In a worst-case climate scenario, global beer consumption is expected to drop by 16% due to barley shortages, while prices could double. This barley shortage could also hurt whiskey production, a drink that will already be suffering in quality from heat waves, intense storms, and droughts that affect aging processes.
And think of all the other disasters, illnesses, and death we’ll be worrying about. Climate change is already fueling health and humanitarian crises, and if we continue doubling-down on fossil fuels, it’ll only get worse.
“The effect on beer is going to be the least of our worries,” David Reay, a climate scientist at the University of Edinburgh, told Nature. “I think in that kind of future, I probably will need a beer because it will be pretty bad.”
The best way to save the Planet and our cocktails is multi-faceted. First, the beverage industry, which scored a disappointing 4.8 out of 10 in terms of sustainability earlier this year, must reduce its environmental impact.

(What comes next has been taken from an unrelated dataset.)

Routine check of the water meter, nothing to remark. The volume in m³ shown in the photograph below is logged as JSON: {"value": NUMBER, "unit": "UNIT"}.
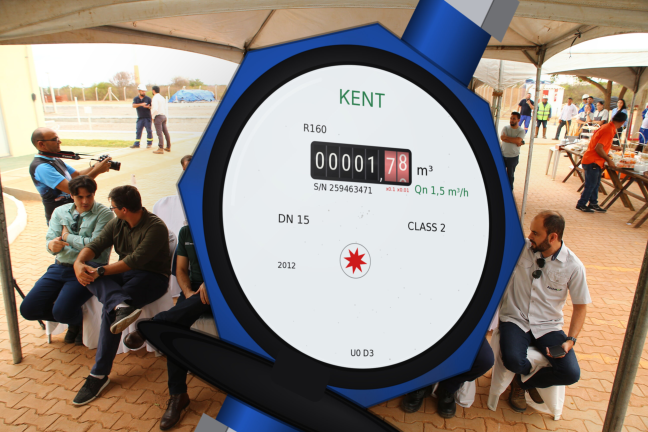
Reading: {"value": 1.78, "unit": "m³"}
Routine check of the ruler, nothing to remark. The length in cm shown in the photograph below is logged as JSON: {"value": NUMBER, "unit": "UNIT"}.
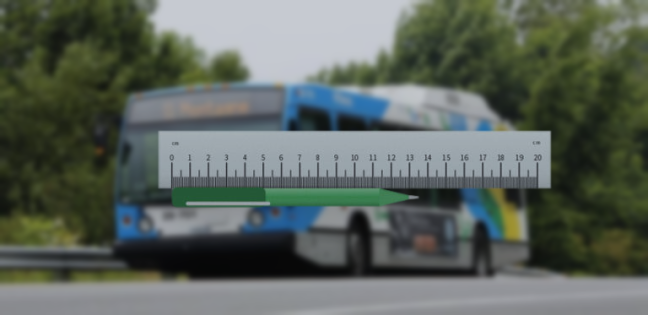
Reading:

Some companies are already working toward ambitious goals. Sierra Nevada Brewing Company, for example, diverts 99.8% of its waste by removing almost all their organic waste from wastewater and using a number of clean energy sources.
Second, farmers must adapt to the climate change already here. For one, if wine growers diversified their crops and included grapes suited to the changing climate, only 24% of suitable land would be lost, rather than 56% in a business-as-usual trajectory.
And it’s not all in the hands of the producers. Governments must invest in both mitigation and adaptation measures to limit the greenhouse gasses entering the atmosphere, while helping all farmers adjust.
Additionally, we can all use our wallets to hold our favorite brands accountable for climate action. Money talks, and companies, even huge ones, listen to shifts in consumer behavior.
Alcohol is not the best way to cope with impending doom, but it has historically gotten us through difficult times. And with the impacts of climate change, we have a lot more of those difficult times ahead of us.